My friend Doug has written about his current state of Non-Writing-Ness over at his blog. He talks about the differences in writing that first and second novel. He outlined his first but with his second, he is "flying blind." And that got me to thinking about my first two books.
My first novel, the Harry Truman mystery novel, Treason at Hanford, I decided to outline the entire book from start to finish. Back in 2005 when I was first writing that book, I learned that F. Scott Fitzgerald outlined all of his books. Hey, I thought, if he did it, why not me? And I also learned that even though outlining was a form of structure, the words and text took on a life of their own, revealing themselves in little nuances here and there. Another good factor about my outlining--I did it in scenes, written on note cards, and thumbtacked to a cork board--process was that in those precious two hours a day I had to write (10pm-midnight), I did not have any 'starting at the ceiling' moments. I knew exactly what I was to write that day. It helped. I wrote my first book in a little over 8 months.
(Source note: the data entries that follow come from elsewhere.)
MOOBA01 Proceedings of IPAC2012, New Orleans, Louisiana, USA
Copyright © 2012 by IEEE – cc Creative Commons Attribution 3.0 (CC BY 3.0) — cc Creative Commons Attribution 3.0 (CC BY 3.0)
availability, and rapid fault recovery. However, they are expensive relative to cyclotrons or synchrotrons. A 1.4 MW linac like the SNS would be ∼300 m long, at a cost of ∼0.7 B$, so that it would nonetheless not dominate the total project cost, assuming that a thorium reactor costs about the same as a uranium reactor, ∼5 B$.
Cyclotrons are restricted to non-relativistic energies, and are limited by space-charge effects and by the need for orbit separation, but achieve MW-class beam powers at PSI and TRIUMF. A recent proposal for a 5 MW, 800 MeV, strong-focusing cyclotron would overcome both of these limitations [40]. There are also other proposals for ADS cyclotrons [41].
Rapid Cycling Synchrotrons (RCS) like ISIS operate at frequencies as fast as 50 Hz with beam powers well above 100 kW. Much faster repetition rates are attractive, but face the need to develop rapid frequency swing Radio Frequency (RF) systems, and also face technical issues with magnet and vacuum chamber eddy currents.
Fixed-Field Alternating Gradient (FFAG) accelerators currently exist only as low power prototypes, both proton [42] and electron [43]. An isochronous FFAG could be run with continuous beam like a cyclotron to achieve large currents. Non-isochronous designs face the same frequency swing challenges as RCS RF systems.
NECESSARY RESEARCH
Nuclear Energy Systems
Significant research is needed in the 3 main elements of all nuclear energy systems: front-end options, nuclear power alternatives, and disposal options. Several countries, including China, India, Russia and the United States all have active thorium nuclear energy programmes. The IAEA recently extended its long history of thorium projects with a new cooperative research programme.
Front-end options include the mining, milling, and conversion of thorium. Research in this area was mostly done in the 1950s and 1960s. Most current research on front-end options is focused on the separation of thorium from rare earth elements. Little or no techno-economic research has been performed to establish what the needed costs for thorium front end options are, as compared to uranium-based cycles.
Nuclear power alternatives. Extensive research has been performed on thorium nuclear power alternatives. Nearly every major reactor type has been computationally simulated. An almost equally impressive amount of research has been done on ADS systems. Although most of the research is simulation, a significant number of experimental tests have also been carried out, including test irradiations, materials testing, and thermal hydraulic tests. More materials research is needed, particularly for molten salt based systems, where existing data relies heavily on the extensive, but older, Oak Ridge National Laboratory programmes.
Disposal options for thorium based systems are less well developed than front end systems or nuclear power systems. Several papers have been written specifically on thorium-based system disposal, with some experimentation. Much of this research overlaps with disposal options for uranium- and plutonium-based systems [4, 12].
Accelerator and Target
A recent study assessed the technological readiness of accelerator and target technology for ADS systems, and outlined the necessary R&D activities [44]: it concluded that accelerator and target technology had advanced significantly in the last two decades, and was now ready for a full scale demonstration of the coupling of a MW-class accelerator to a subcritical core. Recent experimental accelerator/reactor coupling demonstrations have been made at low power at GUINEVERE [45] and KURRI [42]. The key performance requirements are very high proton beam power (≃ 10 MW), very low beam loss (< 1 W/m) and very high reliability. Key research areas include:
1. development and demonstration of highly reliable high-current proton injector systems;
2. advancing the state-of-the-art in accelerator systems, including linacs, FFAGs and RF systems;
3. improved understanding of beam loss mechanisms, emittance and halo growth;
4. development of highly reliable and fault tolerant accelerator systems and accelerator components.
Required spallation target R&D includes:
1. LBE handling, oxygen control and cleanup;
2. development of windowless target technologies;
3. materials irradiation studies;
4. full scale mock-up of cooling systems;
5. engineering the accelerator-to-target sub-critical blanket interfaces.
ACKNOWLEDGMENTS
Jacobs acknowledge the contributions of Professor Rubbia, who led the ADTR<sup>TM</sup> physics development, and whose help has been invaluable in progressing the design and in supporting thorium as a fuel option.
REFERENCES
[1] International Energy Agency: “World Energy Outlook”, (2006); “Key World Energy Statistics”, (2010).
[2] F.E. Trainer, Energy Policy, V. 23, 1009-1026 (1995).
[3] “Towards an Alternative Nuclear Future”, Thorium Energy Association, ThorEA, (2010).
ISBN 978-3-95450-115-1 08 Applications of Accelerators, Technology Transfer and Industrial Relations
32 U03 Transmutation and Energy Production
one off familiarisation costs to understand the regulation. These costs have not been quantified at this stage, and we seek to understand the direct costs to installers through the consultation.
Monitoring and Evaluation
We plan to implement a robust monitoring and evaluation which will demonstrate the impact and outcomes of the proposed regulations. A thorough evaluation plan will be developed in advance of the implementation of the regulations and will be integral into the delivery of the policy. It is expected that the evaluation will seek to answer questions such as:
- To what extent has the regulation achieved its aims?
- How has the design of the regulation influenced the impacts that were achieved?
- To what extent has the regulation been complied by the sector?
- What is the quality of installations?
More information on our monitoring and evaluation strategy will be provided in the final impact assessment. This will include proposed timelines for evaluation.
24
With my second, however, things have changed. I am writing a contemporary crime novel set here in Houston post-Katrina. And, since I outlined the first book, I kept to that tradition. And I've found myself in Outline Hell! For the longest time, I told myself "You can't start writing until you know how the book ends." That has led to paralysis. I keep trying to figure out what the book was about and whom should be the focus. I keep trying to make the book perfect from the get-go. Wrong idea.
Originally, I had as my main character a black, ex-con, former enforcer, out of prison and seeking redemption. Now, my main character is a white, female, HPD detective with a streak of compassion running through her. How's that for a shift in focus?
But lately, I've made two crucial decisions and it all stems from the mantra Get It Written. One, I've decided to make my story a multiple-POV story. My ex-con, my detective, and some of the New Orleans evacuees will all share top billing and I will have certain chapters from each person's POV. That's a far cry from my original first-person POV versions of the book (I'm on version 4 now). Two, I'm just going to write it all down and if, after I've done that, the book does not flow with all of these characters, I'll trim it back. But I'll have the text down. As it is right now, I have nearly 100pp of written material...most of which I can't use. But it has all led me to this moment: Just Get It Written.
And, I've abandoned my intense desire to have the book 100% outlined before I start. I have 75-80% of it in my head and written down and I know how I'd like the book to end. It's just that the parts just after Act II ends and the big finale that are cloudy. But, I'm forging ahead.
I originally wanted the book finished by Memorial Day 2007 so I could shop it at the MWA-Southwest conference in Dallas back in June 2007. Then, I decided to complete the first draft by Labor Day 2007. Now, while I'll have a good chunk written by then, I'm not sure I'll have the entire thing finished. But I'll be well on my way. And, with a complete draft ready by the fall, I'll be able to start shopping my second novel around while I write/submit some short stories and start to work on Novel #3: probably a SF book. We'll see.
Oh, and once I get the software and hardware necessary, I'll be podcasting my Harry Truman novel over at Podiobooks.com. And, if that goes well, I'll podcast my second book. It's an adventure, writing, but it is a glorious one.